Collected data:
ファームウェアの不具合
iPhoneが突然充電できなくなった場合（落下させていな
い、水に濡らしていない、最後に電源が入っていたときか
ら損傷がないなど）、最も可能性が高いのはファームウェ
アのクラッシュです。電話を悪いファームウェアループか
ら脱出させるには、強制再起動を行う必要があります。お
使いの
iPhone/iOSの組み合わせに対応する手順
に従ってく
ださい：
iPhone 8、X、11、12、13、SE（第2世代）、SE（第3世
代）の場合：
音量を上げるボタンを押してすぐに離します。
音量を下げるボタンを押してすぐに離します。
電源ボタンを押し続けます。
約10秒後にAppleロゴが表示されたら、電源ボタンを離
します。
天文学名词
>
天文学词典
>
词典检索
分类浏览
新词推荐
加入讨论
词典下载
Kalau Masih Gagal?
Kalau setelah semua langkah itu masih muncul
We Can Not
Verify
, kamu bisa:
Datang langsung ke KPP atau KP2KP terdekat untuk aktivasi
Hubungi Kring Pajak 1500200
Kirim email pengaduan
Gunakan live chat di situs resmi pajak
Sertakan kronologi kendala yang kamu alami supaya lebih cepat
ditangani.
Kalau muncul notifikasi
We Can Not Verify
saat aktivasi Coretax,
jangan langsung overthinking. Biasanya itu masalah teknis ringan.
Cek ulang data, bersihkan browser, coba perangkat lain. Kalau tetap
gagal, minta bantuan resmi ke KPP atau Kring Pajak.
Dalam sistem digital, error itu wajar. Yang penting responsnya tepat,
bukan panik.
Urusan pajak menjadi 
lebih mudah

---

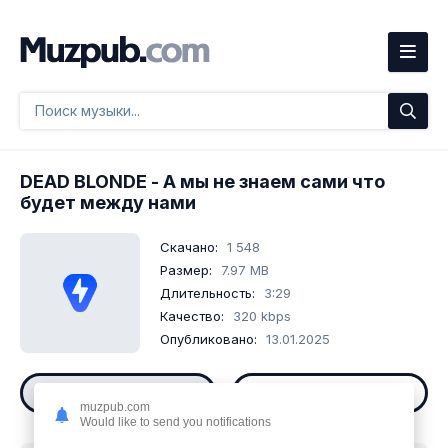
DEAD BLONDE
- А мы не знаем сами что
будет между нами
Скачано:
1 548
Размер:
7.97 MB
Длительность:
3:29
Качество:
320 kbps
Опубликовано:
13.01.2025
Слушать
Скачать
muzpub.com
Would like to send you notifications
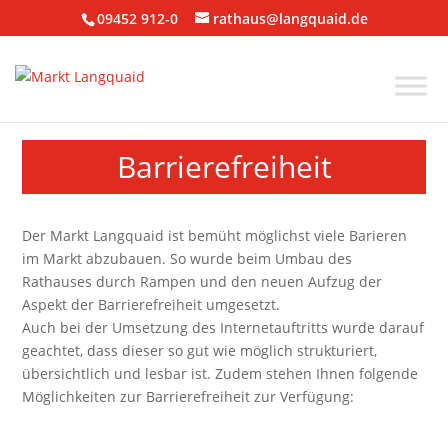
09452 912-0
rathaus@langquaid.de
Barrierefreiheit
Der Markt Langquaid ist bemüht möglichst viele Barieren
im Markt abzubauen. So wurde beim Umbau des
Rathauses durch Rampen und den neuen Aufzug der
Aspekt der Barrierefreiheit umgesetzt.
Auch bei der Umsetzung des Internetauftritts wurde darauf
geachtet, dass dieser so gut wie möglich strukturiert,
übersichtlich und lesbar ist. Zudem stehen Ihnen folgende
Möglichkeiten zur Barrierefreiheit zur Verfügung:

◆ Exercise details ◆
Above are the entries. Output exactly the lines beginning with the line that has "Auch bei der" and ending with the line that has "Möglichkeiten zur Barrierefreiheit".

◆ Task solution ◆
Auch bei der Umsetzung des Internetauftritts wurde darauf
geachtet, dass dieser so gut wie möglich strukturiert,
übersichtlich und lesbar ist. Zudem stehen Ihnen folgende
Möglichkeiten zur Barrierefreiheit zur Verfügung:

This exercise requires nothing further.